AMD RX 480 OC Held Back by Stock Cooler?
Samuel Wan / 8 years ago
Later today, AMD will finally launch their much hyped RX 480. Utilising the Polaris 10 GPU clocked at 1266 MHz, the card is AMD’s way to bring VR to the masses. According to the various leaks, overclocking has ranged from the low 1300 Mhz zone all the way up to 1700 Mhz. In what may confirm the overclocking abilities of the RX 480, a credible ‘leak‘ has popped out from a reviewer breaking NDA.
According to Bits and Chips Editor, the RX 480 is quite a good overclocker but limited by its cooler. He had this to share:
“From our OC early tests: the PCB and the new tools are very good, and the Polaris 10 overclocks very well even at stock voltage. The problem is the reference cooler (it’s very good just at stock frequencies or a little bit over). With a 3rd party cooler (Sapphire Nitro?) Polaris 10 will be a best buy, IMHO.”

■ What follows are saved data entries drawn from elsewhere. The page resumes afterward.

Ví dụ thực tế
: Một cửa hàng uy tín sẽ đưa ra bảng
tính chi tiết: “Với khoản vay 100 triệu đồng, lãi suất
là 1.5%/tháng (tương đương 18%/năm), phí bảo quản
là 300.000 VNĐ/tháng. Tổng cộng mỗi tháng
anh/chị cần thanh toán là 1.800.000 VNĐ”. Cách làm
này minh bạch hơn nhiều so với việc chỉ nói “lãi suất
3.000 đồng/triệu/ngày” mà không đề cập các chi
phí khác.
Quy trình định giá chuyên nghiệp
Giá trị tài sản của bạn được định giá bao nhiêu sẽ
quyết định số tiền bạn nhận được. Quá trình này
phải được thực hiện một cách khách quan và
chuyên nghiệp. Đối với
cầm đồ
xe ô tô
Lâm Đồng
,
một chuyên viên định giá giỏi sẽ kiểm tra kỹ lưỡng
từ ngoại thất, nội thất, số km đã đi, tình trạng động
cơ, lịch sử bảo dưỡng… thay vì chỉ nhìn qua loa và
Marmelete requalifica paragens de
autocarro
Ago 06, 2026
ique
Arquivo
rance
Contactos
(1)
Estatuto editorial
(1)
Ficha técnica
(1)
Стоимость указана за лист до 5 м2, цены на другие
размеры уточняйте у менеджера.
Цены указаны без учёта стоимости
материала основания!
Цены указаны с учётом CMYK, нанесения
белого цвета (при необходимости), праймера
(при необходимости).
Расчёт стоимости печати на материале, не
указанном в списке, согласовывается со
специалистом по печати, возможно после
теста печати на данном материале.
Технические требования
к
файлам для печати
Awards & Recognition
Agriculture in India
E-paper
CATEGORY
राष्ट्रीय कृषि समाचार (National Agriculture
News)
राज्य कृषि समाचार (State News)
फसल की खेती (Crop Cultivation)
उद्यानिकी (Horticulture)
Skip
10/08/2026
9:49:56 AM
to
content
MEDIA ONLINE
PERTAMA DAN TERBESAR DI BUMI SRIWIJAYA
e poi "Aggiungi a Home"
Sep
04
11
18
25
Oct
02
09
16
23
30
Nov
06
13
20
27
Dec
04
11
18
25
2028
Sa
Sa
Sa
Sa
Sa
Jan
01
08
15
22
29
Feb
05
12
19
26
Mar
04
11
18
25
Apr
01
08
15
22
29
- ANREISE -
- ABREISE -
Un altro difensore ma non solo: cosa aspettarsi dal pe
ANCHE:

Honestly, I have felt the stock cooler is a bit wimpy as well from the leaked images. Despite AMD claiming the use of a cooler worthy of a $500 GPU, the heatsink is surprisingly small and underpowered. The only similarities with the Nano and R9 390(X) coolers is aesthetics. Given that cooling is a major factor in overclocking especially with the denser 14nm process, custom AIB models may be the way to go for overclockers as usual. Either way, we won’t have long to wait and find out for ourselves.